Vincenzo Maria MATTANO’ (2019)

I CERCHI TRINITARI è un’Opera Ambientale concepita dal Prof. Arch. Vincenzo Maria MATTANO’ -teorico dell’Architettura- e ispirata al pensiero di Gioacchino DA FIORE e alla sua concezione della Storia, del Tempo e dello Spirito che seppe così profondamente condizionare l’architettura cistercense e gotica per quanto riguarda il segno ma, soprattutto, l’intero impianto filosofico e filologico dell’Occidente. L’Opera ricalca, infatti, in maniera concettuale, i tre Cerchi Trinitari così come ci pervengono dal Liber Figurarum (Codice Reggiano) di Gioacchino DA FIORE e così da amplificarne la forza, in termini simbolici e semantici. Essi restituiscono, in termini spaziali, una forma di per sé impossibile, in violazione della geometria euclidea e della logica: se son cerchi non s’incrociano; se s’incrociano, non son cerchi… avrebbe sentenziato, tosto, Aristotele, nel suo principio di non-contraddizione. L’Opera ci rivela, inoltre, un’immagine, latente nella memoria di ognuno, palese a pochi: è il fotogramma con cui Dante chiude la Divina Commedia, nell’istante preciso in cui dalla figura centrale a forma di pesce (l’ictius non sembra sottolineato a caso…) distingue la figura del Cristo. Si riportano volutamente, accanto all’Opera, tali versi imperituri.
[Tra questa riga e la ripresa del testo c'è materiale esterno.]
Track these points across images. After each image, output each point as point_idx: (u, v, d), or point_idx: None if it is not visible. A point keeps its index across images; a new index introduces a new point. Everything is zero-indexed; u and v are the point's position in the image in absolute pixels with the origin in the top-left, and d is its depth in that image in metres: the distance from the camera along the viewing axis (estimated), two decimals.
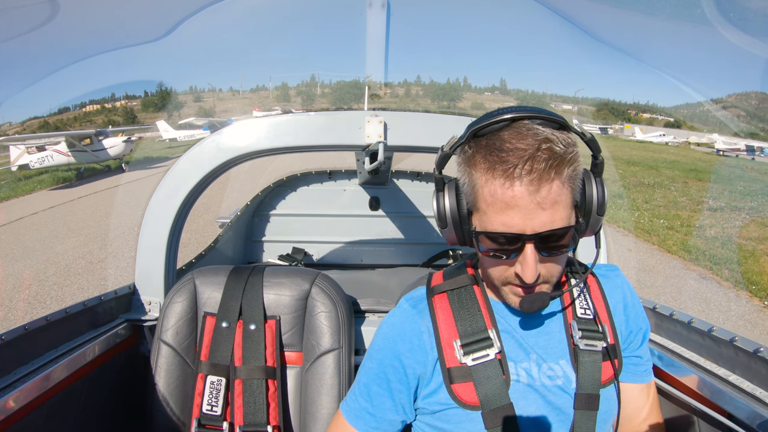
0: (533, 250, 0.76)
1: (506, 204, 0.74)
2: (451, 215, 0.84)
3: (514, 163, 0.72)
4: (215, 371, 1.23)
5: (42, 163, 16.53)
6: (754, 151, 24.95)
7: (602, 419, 0.89)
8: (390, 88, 12.08)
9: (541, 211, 0.73)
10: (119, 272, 6.02)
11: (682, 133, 37.22)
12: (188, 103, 73.55)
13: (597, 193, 0.81)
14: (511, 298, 0.85)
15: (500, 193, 0.74)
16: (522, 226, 0.74)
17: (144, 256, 1.45)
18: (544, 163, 0.71)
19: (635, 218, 9.64)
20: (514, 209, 0.74)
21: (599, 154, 0.82)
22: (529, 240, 0.75)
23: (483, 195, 0.77)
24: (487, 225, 0.78)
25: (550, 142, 0.73)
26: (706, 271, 6.53)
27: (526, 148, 0.72)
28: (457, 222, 0.84)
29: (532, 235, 0.75)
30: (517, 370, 0.89)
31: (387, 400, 0.92)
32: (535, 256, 0.77)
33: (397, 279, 2.10)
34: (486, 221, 0.78)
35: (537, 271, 0.78)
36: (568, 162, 0.74)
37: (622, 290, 0.98)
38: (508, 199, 0.73)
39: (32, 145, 17.26)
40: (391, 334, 0.95)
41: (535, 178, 0.72)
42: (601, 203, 0.81)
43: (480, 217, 0.80)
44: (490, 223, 0.77)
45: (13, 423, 1.00)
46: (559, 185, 0.73)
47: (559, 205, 0.74)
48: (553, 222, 0.74)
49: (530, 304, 0.81)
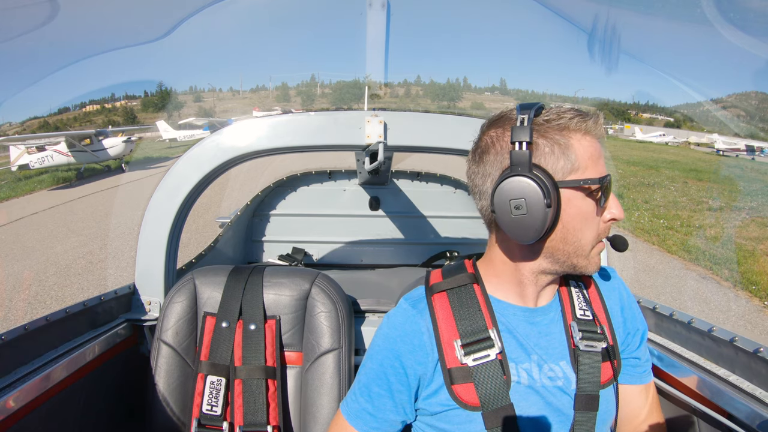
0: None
1: (599, 152, 0.84)
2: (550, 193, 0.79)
3: (592, 120, 0.82)
4: (215, 371, 1.23)
5: (42, 163, 16.52)
6: (754, 151, 24.95)
7: (602, 420, 0.89)
8: (390, 88, 12.11)
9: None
10: (119, 272, 6.02)
11: (682, 133, 37.21)
12: (188, 103, 73.58)
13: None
14: (596, 259, 0.87)
15: (595, 144, 0.83)
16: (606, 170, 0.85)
17: (144, 256, 1.45)
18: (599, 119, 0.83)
19: (635, 218, 9.65)
20: (601, 157, 0.84)
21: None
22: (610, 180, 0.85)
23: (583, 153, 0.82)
24: (595, 175, 0.82)
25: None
26: (706, 271, 6.53)
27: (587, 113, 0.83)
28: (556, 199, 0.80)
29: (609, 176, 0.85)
30: (518, 371, 0.89)
31: (387, 401, 0.92)
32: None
33: (396, 279, 2.10)
34: (592, 173, 0.82)
35: None
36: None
37: (619, 292, 0.99)
38: (598, 150, 0.84)
39: (32, 145, 17.24)
40: (392, 334, 0.94)
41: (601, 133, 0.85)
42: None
43: (582, 174, 0.82)
44: (595, 173, 0.82)
45: (13, 423, 1.00)
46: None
47: None
48: None
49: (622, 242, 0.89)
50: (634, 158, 22.02)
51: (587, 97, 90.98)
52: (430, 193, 2.73)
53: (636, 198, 12.02)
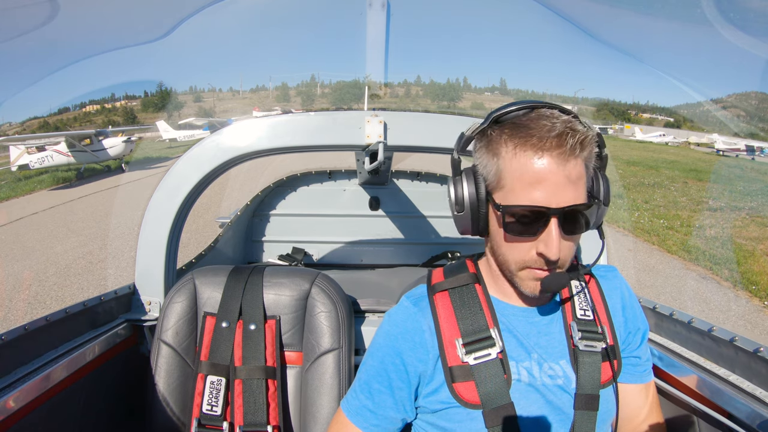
0: (557, 226, 0.77)
1: (536, 177, 0.76)
2: (469, 199, 0.85)
3: (544, 137, 0.75)
4: (215, 371, 1.23)
5: (42, 163, 16.52)
6: (754, 151, 24.96)
7: (602, 419, 0.89)
8: (390, 88, 12.13)
9: (569, 184, 0.76)
10: (119, 272, 6.02)
11: (682, 133, 37.24)
12: (188, 103, 73.60)
13: (603, 184, 0.84)
14: (528, 283, 0.84)
15: (529, 165, 0.76)
16: (549, 200, 0.76)
17: (144, 256, 1.45)
18: (572, 138, 0.74)
19: (635, 218, 9.65)
20: (543, 183, 0.75)
21: (605, 149, 0.85)
22: (555, 215, 0.76)
23: (511, 170, 0.78)
24: (513, 201, 0.78)
25: (573, 122, 0.77)
26: (706, 271, 6.53)
27: (554, 125, 0.75)
28: (474, 206, 0.84)
29: (557, 210, 0.76)
30: (518, 370, 0.89)
31: (388, 398, 0.92)
32: (559, 232, 0.77)
33: (397, 279, 2.10)
34: (512, 197, 0.79)
35: (560, 248, 0.78)
36: (589, 143, 0.77)
37: (620, 291, 0.99)
38: (538, 171, 0.75)
39: (32, 146, 17.24)
40: (393, 331, 0.95)
41: (564, 152, 0.74)
42: (607, 193, 0.84)
43: (505, 195, 0.80)
44: (517, 199, 0.78)
45: (13, 423, 1.00)
46: (581, 162, 0.77)
47: (582, 181, 0.78)
48: (576, 198, 0.77)
49: (550, 282, 0.81)
50: (634, 158, 22.03)
51: (587, 97, 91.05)
52: (430, 193, 2.73)
53: (636, 198, 12.02)
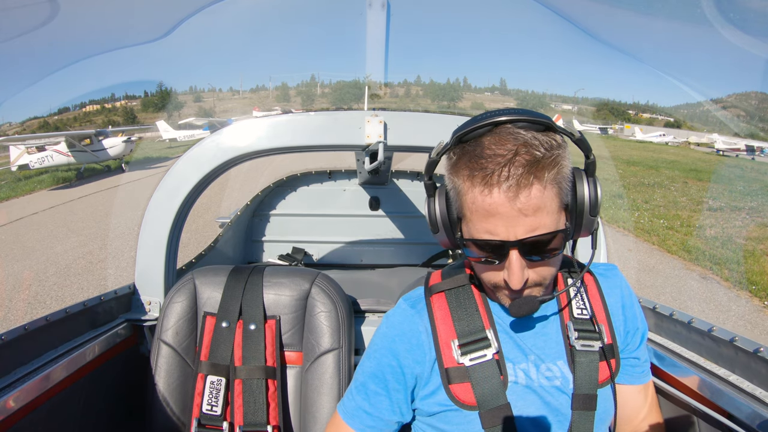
0: (518, 256, 0.75)
1: (487, 211, 0.73)
2: (441, 221, 0.84)
3: (491, 170, 0.71)
4: (215, 371, 1.23)
5: (42, 163, 16.51)
6: (754, 151, 24.95)
7: (600, 419, 0.89)
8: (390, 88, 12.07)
9: (523, 217, 0.72)
10: (119, 272, 6.02)
11: (682, 133, 37.22)
12: (188, 103, 73.59)
13: (589, 194, 0.78)
14: (504, 300, 0.85)
15: (480, 200, 0.73)
16: (505, 233, 0.74)
17: (144, 256, 1.45)
18: (521, 168, 0.70)
19: (635, 218, 9.64)
20: (496, 216, 0.73)
21: (590, 154, 0.79)
22: (513, 247, 0.75)
23: (466, 202, 0.77)
24: (473, 232, 0.77)
25: (529, 146, 0.71)
26: (706, 271, 6.53)
27: (505, 154, 0.71)
28: (447, 228, 0.84)
29: (515, 242, 0.74)
30: (515, 371, 0.89)
31: (384, 399, 0.92)
32: (521, 262, 0.76)
33: (396, 279, 2.10)
34: (471, 228, 0.78)
35: (524, 277, 0.77)
36: (548, 165, 0.72)
37: (621, 290, 0.98)
38: (488, 207, 0.73)
39: (32, 145, 17.24)
40: (390, 333, 0.95)
41: (513, 184, 0.71)
42: (594, 204, 0.78)
43: (466, 224, 0.80)
44: (476, 230, 0.77)
45: (13, 423, 1.00)
46: (539, 189, 0.72)
47: (543, 210, 0.73)
48: (536, 228, 0.73)
49: (518, 308, 0.80)
50: (634, 158, 22.02)
51: (587, 97, 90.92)
52: None
53: (636, 198, 12.02)
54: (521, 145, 0.71)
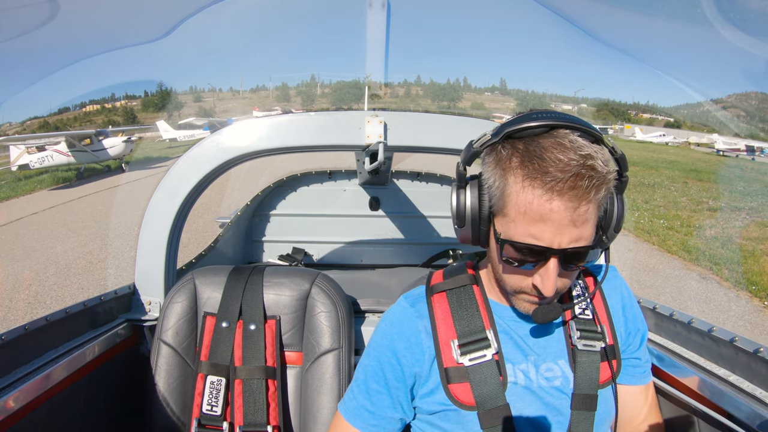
0: (556, 264, 0.75)
1: (541, 216, 0.72)
2: (471, 215, 0.82)
3: (557, 177, 0.70)
4: (215, 371, 1.23)
5: (42, 163, 16.51)
6: (754, 152, 24.96)
7: (600, 420, 0.89)
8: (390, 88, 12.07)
9: (573, 228, 0.72)
10: (119, 272, 6.02)
11: (682, 133, 37.24)
12: (188, 103, 73.60)
13: (618, 211, 0.80)
14: (523, 305, 0.84)
15: (537, 204, 0.72)
16: (550, 240, 0.73)
17: (144, 256, 1.45)
18: (588, 181, 0.70)
19: (635, 218, 9.64)
20: (547, 223, 0.72)
21: (625, 173, 0.80)
22: (554, 254, 0.74)
23: (516, 202, 0.74)
24: (514, 234, 0.76)
25: (593, 159, 0.70)
26: (706, 271, 6.53)
27: (570, 163, 0.70)
28: (476, 222, 0.83)
29: (558, 250, 0.74)
30: (514, 372, 0.89)
31: (385, 397, 0.92)
32: (557, 270, 0.76)
33: (396, 279, 2.10)
34: (513, 230, 0.76)
35: (556, 285, 0.77)
36: (607, 182, 0.72)
37: (621, 291, 0.99)
38: (545, 212, 0.72)
39: (32, 145, 17.24)
40: (389, 332, 0.95)
41: (575, 195, 0.70)
42: (620, 220, 0.81)
43: (506, 224, 0.77)
44: (518, 233, 0.75)
45: (13, 423, 1.00)
46: (594, 203, 0.73)
47: (589, 223, 0.74)
48: (580, 240, 0.74)
49: (545, 315, 0.81)
50: (634, 158, 22.00)
51: (587, 97, 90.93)
52: (430, 193, 2.73)
53: (636, 198, 12.02)
54: (587, 157, 0.70)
Come accadeva nell’architettura classica e in quella greca, capace di manifestare e quindi consegnare nelle mani di chiunque i presupposti teoretici in quanto patrimonio pubblico, in questa opera si distinguono i caratteri salienti della visione gioachimita: come in una icona bizantina, le porzioni dorate sottolineano, per ogni cerchio, ovvero per ogni età della storia, una croce: la suggeriscono nei punti costruttivi critici, in cui la struttura globale è più sollecitata, in cui può avvenire lo smontaggio, il collasso, la distruzione. Ma tali punti in cui costantemente si prova la struttura sono, invero, i più forti (come la stolta Croce è pietra angolare della fede cristiana…) da cui far partire, invece, un processo di de-costruzione, casomai, che condurrebbe, per esempio, a rivalutare in termini recessivi la presenza materiale e del singolo a favore di una società più equa e democratica, si sarebbe pensato un tempo, a favore di un futuro sostenibile e resiliente e, quindi, in termini inclusivi, ecologici (non ego-logici) e globali, è più opportuno proporre oggi.

Solo i codici dell’Arte Contemporanea hanno permesso di realizzare e consentono di fruire la potenza concettuale della visione di Gioacchino, restituita nella sua dynamis quanto nella sua poiesis: lo spazio e l’impianto gioachimita si sovrappongono e confondono al contesto immediato e non mediato dell’Arte Contemporanea sino a creare, in costante dialogo con l’elemento naturale e immanente, un luogo, non-luogo, della Meditazione e per la Meditazione, dell’Evento.

Vi è stata un’Età del Padre, scrive Gioacchino, in accordo con le scritture sacre delle religioni abramitiche, e un’Età del Figlio, in accordo con le scritture evangeliche dense di ecumenismo e apertura all’universalità del Bene in quanto giunte da un Maestro universale: entrambe sono state segnate da un Testamento, per rimanere in tema di scritture. Il Tempo presente è affidato allo Spirito: malgrado la violenza dei venti, non è già possibile distinguerne il soffio? Nell’Arte, magari… nel Testamento non scritto affidato agli artisti e ai poeti...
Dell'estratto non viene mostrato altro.